▶ _Exercise description_
Your reply should be made up of every line in the records below that holds the string "pinky".

*** Data section ***

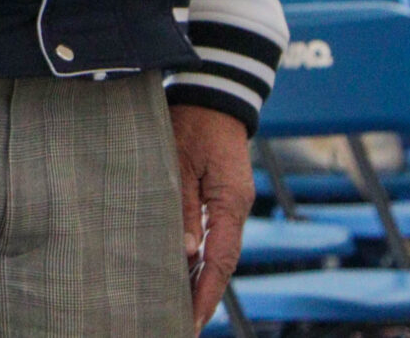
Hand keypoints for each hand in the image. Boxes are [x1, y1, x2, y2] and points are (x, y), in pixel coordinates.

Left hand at [170, 104, 251, 330]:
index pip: (220, 261)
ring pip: (216, 253)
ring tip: (176, 309)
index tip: (190, 320)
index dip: (205, 294)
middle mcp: (234, 209)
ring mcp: (229, 204)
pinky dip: (198, 258)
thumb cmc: (191, 122)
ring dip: (198, 280)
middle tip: (179, 325)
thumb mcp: (179, 160)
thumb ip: (181, 205)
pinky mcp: (219, 198)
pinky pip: (211, 236)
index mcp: (230, 203)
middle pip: (220, 264)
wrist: (212, 94)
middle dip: (202, 296)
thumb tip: (185, 251)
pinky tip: (180, 272)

*** End of Data section ***

▶ _Your response_
pinky dip: (198, 258)
pinky mcp: (219, 198)
pinky pip: (211, 236)
pinky tip: (180, 272)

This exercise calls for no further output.